##### PAGE EXTRACT #####
# Which 40 hp is the best?



## djfishes1 (Oct 31, 2018)

So...I went and pulled the trigger and put a deposit on a 2019 Ankona SUV 17. It will be a few months before it goes into production. As of now I have gone with the Etec 40 that they like to use, however they said they can rig any brand motor I want. I've always used Yamaha in the past and haven't done a ton of research on the newer 40hp motors. Any opinions or advice while I still have the chance to modify my order????


----------



## makin moves (Mar 20, 2010)

I have the 17 with a yami 40. Pushes it about 32 mph with 2 and gear. It's been a great setup just lacks the get up and go that the etec will have. But thats the downside of the 4 stroke. The yami is quite tho.


----------



## yobata (Jul 14, 2015)

2004 Nissan 2 stroke 40hp tiller


----------



## Headhunter (Mar 22, 2016)
##### GIVEN RECORDS #####
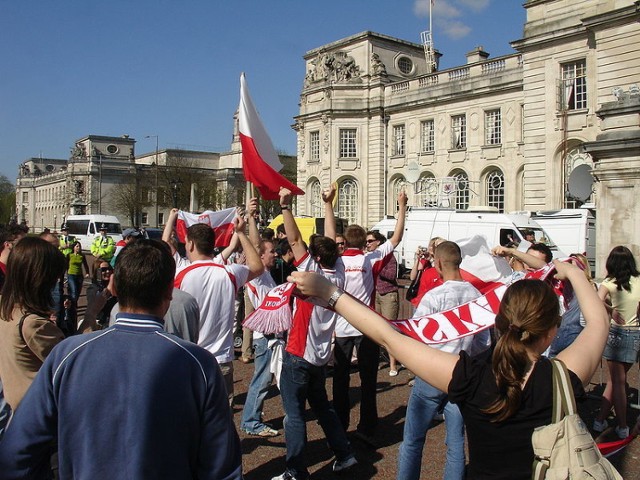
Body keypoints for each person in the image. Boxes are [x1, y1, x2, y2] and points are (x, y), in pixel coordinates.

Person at [288, 257, 609, 480]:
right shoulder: (563, 377)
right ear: (552, 330)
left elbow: (390, 338)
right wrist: (574, 272)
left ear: (498, 321)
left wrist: (330, 294)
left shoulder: (473, 376)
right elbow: (597, 322)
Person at [0, 240, 243, 479]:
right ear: (169, 290)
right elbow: (221, 466)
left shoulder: (67, 355)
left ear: (116, 286)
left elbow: (18, 452)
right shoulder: (198, 364)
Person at [273, 187, 356, 480]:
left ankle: (295, 470)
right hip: (320, 356)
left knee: (293, 415)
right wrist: (328, 205)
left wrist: (285, 206)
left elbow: (293, 239)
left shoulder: (312, 272)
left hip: (298, 352)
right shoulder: (339, 272)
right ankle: (344, 454)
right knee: (323, 409)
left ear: (316, 258)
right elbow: (332, 241)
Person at [398, 241, 489, 480]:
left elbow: (416, 337)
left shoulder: (433, 297)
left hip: (432, 372)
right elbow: (483, 343)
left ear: (437, 263)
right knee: (456, 443)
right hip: (461, 372)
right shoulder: (476, 296)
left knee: (413, 441)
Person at [163, 208, 263, 406]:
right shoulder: (229, 272)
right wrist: (241, 233)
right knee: (221, 422)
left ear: (190, 244)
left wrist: (171, 219)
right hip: (220, 359)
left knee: (188, 419)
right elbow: (257, 266)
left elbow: (165, 244)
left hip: (189, 358)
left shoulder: (181, 272)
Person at [332, 189, 407, 445]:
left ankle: (340, 424)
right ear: (365, 242)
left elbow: (330, 237)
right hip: (367, 327)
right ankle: (367, 426)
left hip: (342, 327)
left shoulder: (338, 261)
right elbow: (396, 238)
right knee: (368, 380)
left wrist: (329, 204)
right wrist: (402, 207)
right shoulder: (371, 259)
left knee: (340, 381)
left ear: (345, 242)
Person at [0, 237, 66, 411]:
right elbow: (73, 366)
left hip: (17, 409)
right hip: (39, 414)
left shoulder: (5, 307)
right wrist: (90, 316)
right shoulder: (33, 325)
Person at [241, 198, 281, 437]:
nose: (275, 254)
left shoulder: (267, 275)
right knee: (261, 379)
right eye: (272, 252)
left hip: (272, 334)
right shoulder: (256, 274)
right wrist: (251, 218)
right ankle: (251, 421)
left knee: (268, 379)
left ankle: (253, 417)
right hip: (264, 336)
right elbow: (255, 245)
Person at [593, 245, 640, 439]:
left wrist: (610, 309)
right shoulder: (638, 280)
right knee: (616, 381)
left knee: (618, 382)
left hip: (616, 332)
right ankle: (600, 420)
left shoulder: (609, 282)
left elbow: (595, 300)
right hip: (635, 332)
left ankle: (621, 425)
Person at [366, 230, 401, 376]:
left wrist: (377, 268)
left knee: (390, 330)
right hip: (377, 295)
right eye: (366, 242)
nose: (367, 244)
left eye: (370, 241)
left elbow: (392, 275)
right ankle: (380, 360)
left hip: (388, 295)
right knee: (377, 329)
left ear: (378, 242)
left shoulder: (389, 257)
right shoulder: (369, 257)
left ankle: (393, 364)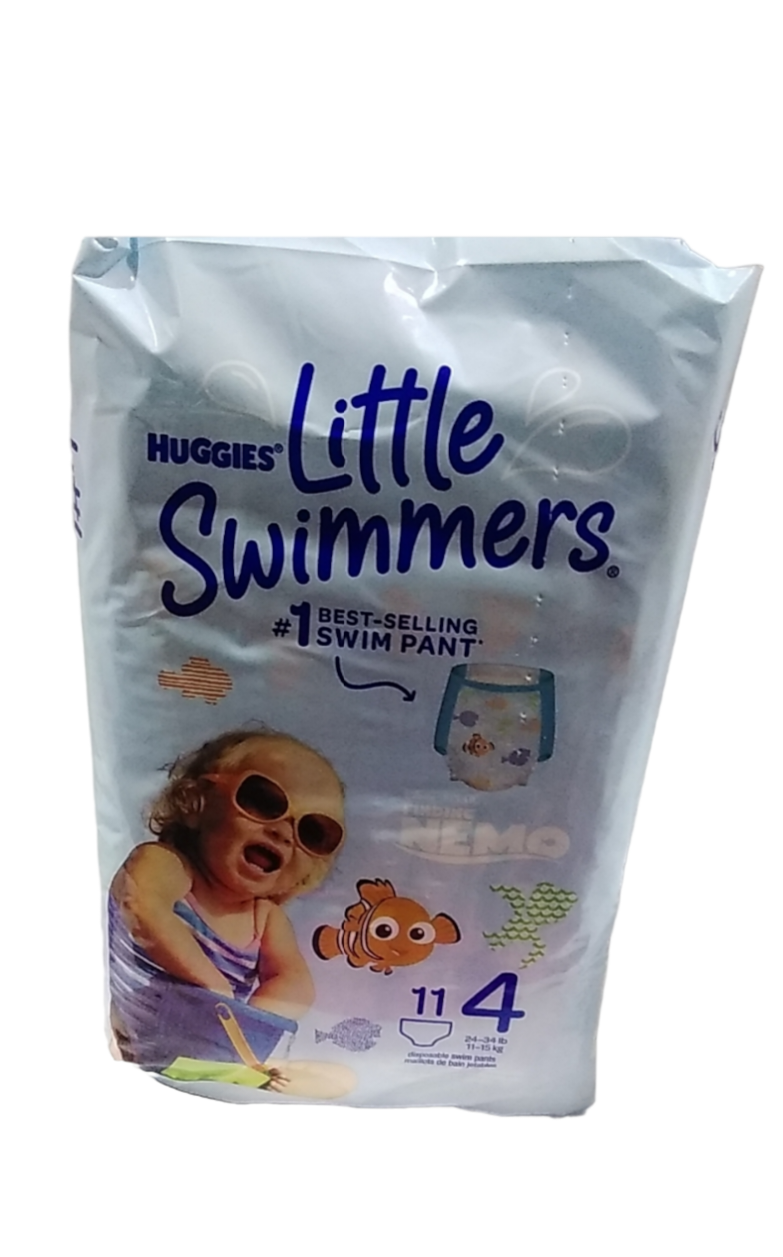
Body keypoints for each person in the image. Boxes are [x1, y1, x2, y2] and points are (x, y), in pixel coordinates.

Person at [109, 728, 355, 1098]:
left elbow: (293, 979)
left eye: (314, 832)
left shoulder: (264, 918)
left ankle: (242, 1073)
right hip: (141, 1034)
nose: (284, 832)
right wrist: (215, 988)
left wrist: (251, 1023)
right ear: (197, 801)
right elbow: (142, 905)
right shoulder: (169, 866)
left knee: (343, 1079)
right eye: (263, 801)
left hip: (208, 1046)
#####
**WORK ORDER 1:**
Can you print the part of the 40 hp outboard thread starting with "## djfishes1 (Oct" and going on through "is quite tho."?
**WORK ORDER 2:**
Will you proceed with the forum thread on picking a 40 hp outboard, writing on from its last line?

**RESPONSE AREA 1:**
## djfishes1 (Oct 31, 2018)

So...I went and pulled the trigger and put a deposit on a 2019 Ankona SUV 17. It will be a few months before it goes into production. As of now I have gone with the Etec 40 that they like to use, however they said they can rig any brand motor I want. I've always used Yamaha in the past and haven't done a ton of research on the newer 40hp motors. Any opinions or advice while I still have the chance to modify my order????


----------



## makin moves (Mar 20, 2010)

I have the 17 with a yami 40. Pushes it about 32 mph with 2 and gear. It's been a great setup just lacks the get up and go that the etec will have. But thats the downside of the 4 stroke. The yami is quite tho.

**RESPONSE AREA 2:**
Had both the carbonated and injected 40hp Yamahas. I had enough cooling issues with both and carb isssues on the first that I finally switched to Honda. The Yamaha 40 doesn’t have much out of the hole. I will never buy another 40 of theres. The Honda was great for my Maverick, quiet, economical and had a great hole shot. FYI I do own a 70hp Yamaha on a Maverick and a 200sho on a Pathfinder that work just fine.


----------



## Finn Maccumhail (Apr 9, 2010)

I'm not an expert but from what I've seen personally and talking to folks who run them the Tohatsus in the 20-60hp class are probably the best new outboards on the market these days.


----------



## Shadowcast (Feb 26, 2008)

For the money and performance you cannot beat the Tohatsu. I sell more of those motors on skiffs than anything.


----------



## djfishes1 (Oct 31, 2018)

Hmmm...I might have to research the Tohatsu. I know the Etec has the holeshot advantage but If the price difference is big, I may have to reconsider.


----------



## topnative2 (Feb 22, 2009)

I had a 17suv w/ a 40etec and it was awesome.....lower unit is over built they use the same lower on the v4's...nothing compares to it... it is a real motor


----------



## Scrob (Aug 26, 2015)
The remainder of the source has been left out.